Partitions in Indexima are only logical. They would allow deletion of a dataset of the table without removing all data of the table.
defines additional properties related to the created table
Allow the user to define a timestamp precision that is different from the rest of the cluster (defined in galactica.conf by timestamp.precision)
Fact dataspace vs Dimension dataspace
INDEXIMA differentiates behavior and usage of dataspaces created with or without hyperindex.
Dataspaces created with hyperindex are called Fact dataspace.
- Hyperindex can be added/deleted. This action can be done manually or suggested by the INDEXIMA ANALYZER fueled with queries.
- Fact tables can be created without any hyperindex. Such tables are qualified "Limited" tables. The user would be allowed to load/insert a maximum amount of data.
Data of Hyperindexes of fact dataspaces are equally split into each indexima node.
Dimension dataspace don't and won't contain any hyperindex. A Dimension dataspace is used to help to solve queries that contain joins.
Data of a dimension dataspaces is duplicated in each indexima node.
It behaves as a DIMENSION dataspace that has a limited lifetime: this table would not be persisted when a restart of the INDEXIMA cluster occurs.
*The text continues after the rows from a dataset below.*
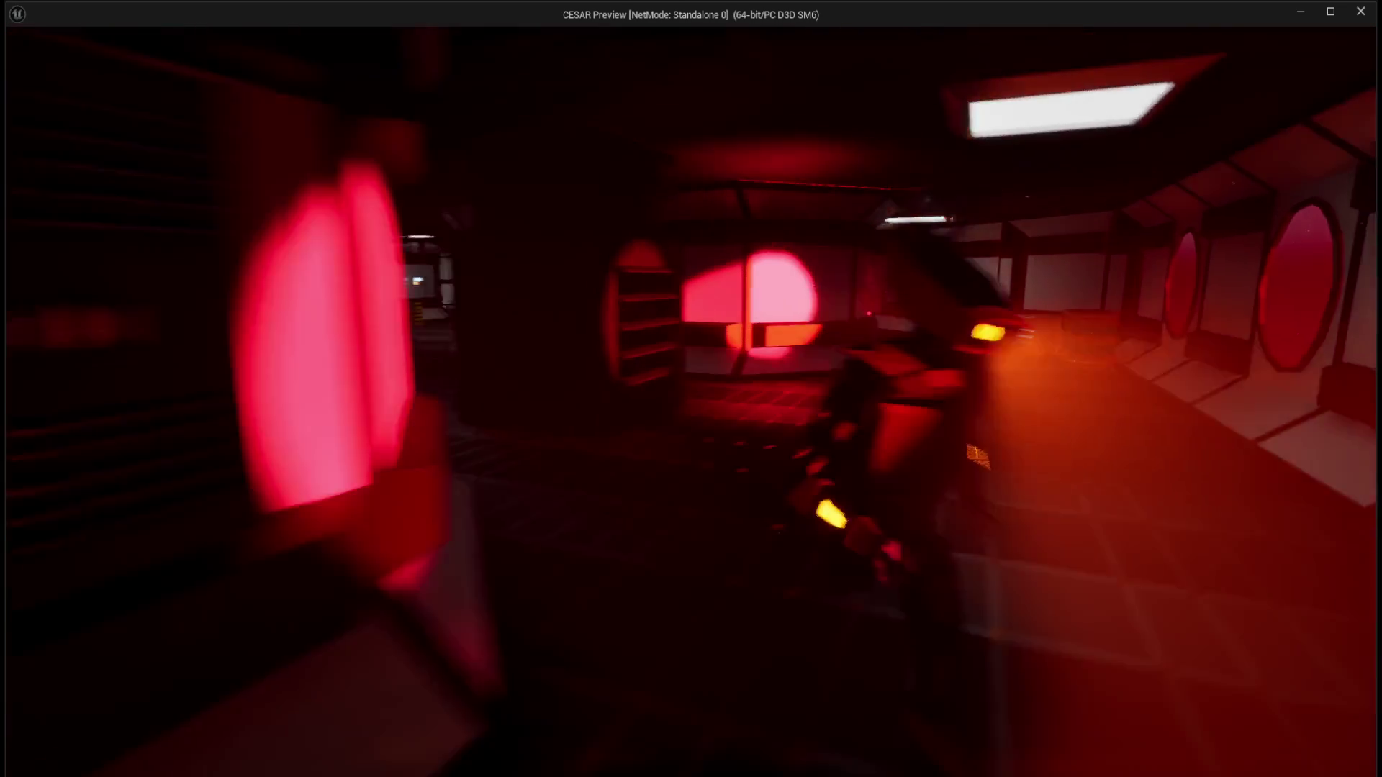
pyautogui.press('Escape')
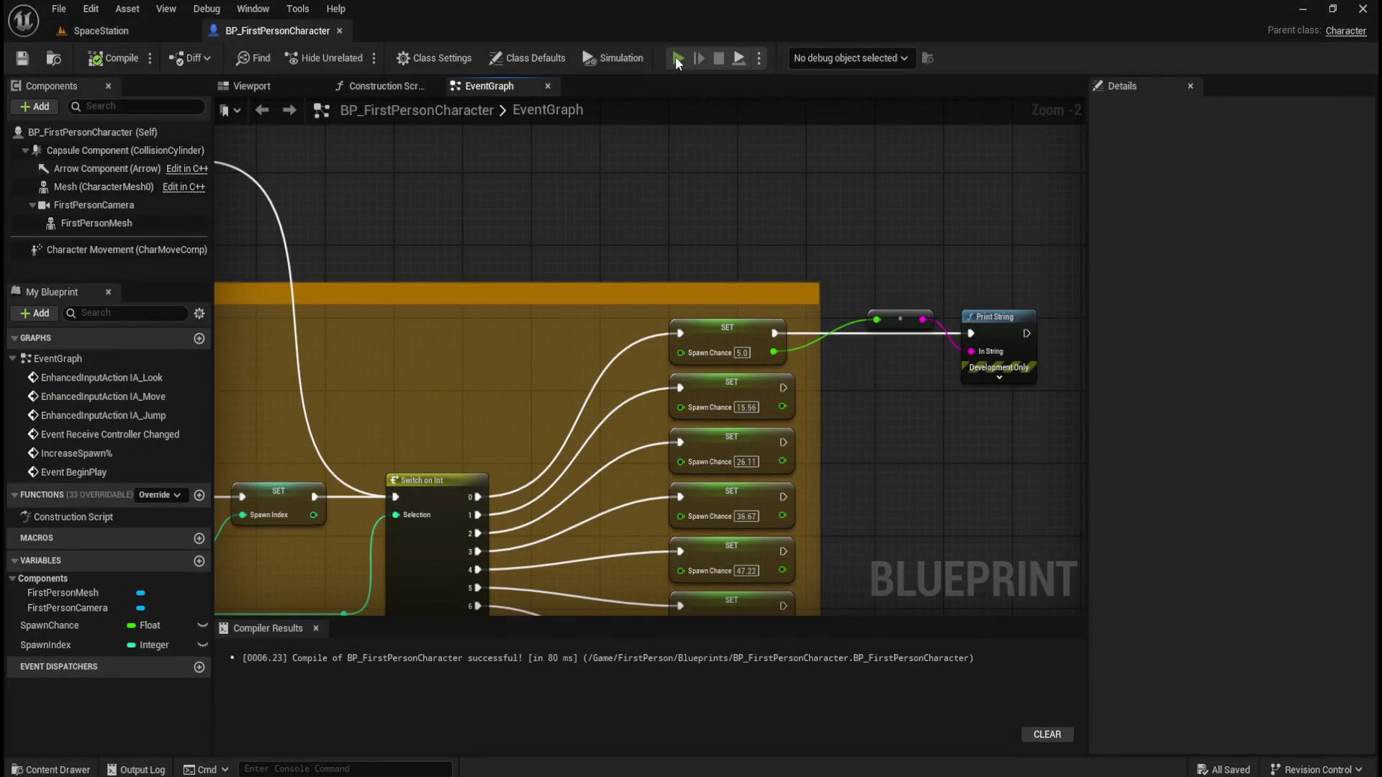
pyautogui.click(677, 59)
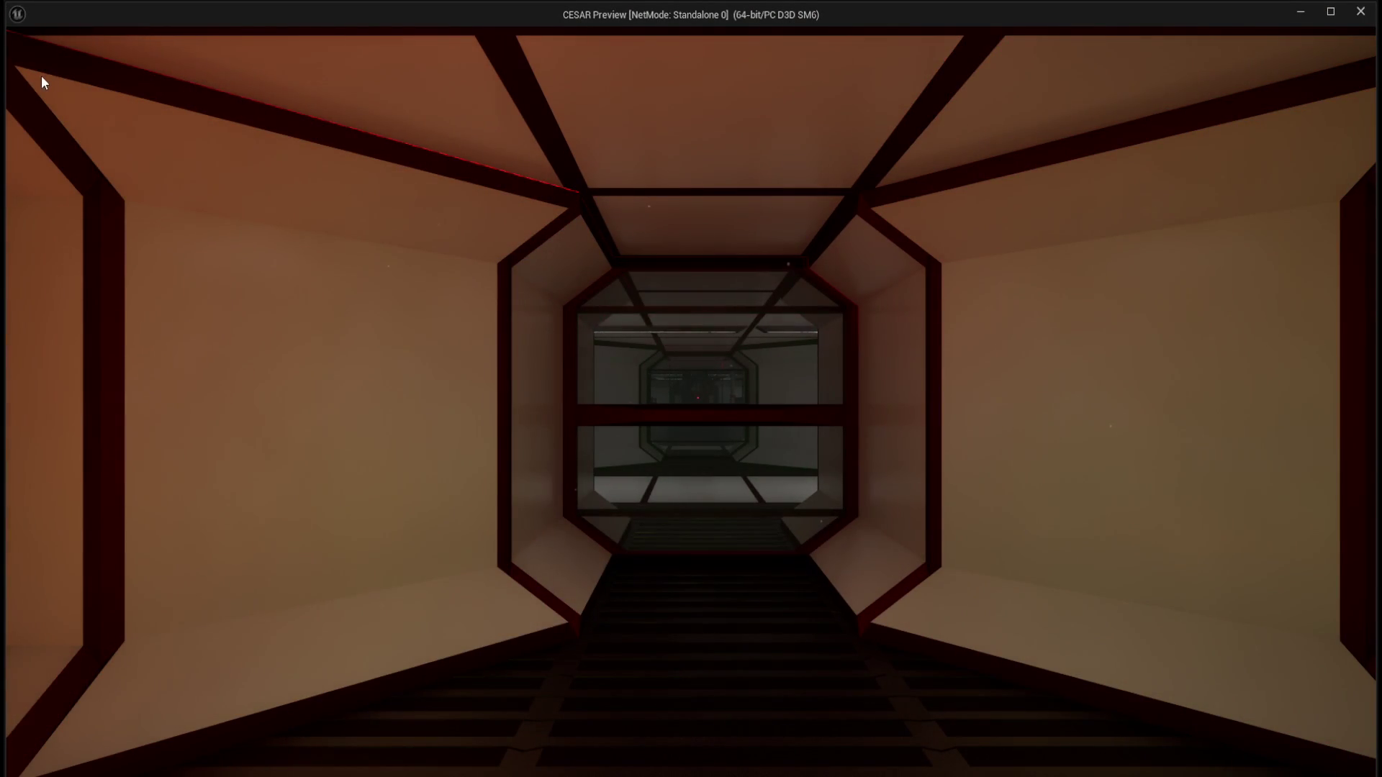
# End the play-test and delete the debug Print String and its conversion node
pyautogui.press('Escape')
CREATE TABLE IF NOT EXISTS indexima_bench.nyc_yellow ( vendor_name string, Trip_Pickup_DateTime TIMESTAMP(minute), Trip_Dropoff_DateTime TIMESTAMP(minute), Passenger_Count int, Trip_Distance double, Start_Lon double, Start_Lat double, Rate_Code string, store_and_forward string, End_Lon double, End_Lat double, Payment_Type string, Fare_Amt double, surcharge double, mta_tax double, Tip_Amt double, Tolls_Amt double, Total_Amt double, tripduration_minute AS round((unix_timestamp(Trip_Dropoff_DateTime)-unix_timestamp(Trip_Pickup_DateTime))/60), speed_miles_per_hour AS if(TripDuration_Minute>0, round(60*Trip_Distance/TripDuration_Minute,3),-1), speed_miles_per_minute AS if(TripDuration_Minute>0, round(Trip_Distance/TripDuration_Minute,3),-1), start_lon_round3 AS round(Start_Lon,3), start_lat_round3 AS round(Start_Lat,3), end_lon_round3 AS round(End_Lon,3), end_lat_round3 AS round(End_Lat,3), index(year(Trip_Pickup_DateTime),month(Trip_Pickup_DateTime),day(Trip_Pickup_DateTime),vendor_name,sum(Total_Amt)) );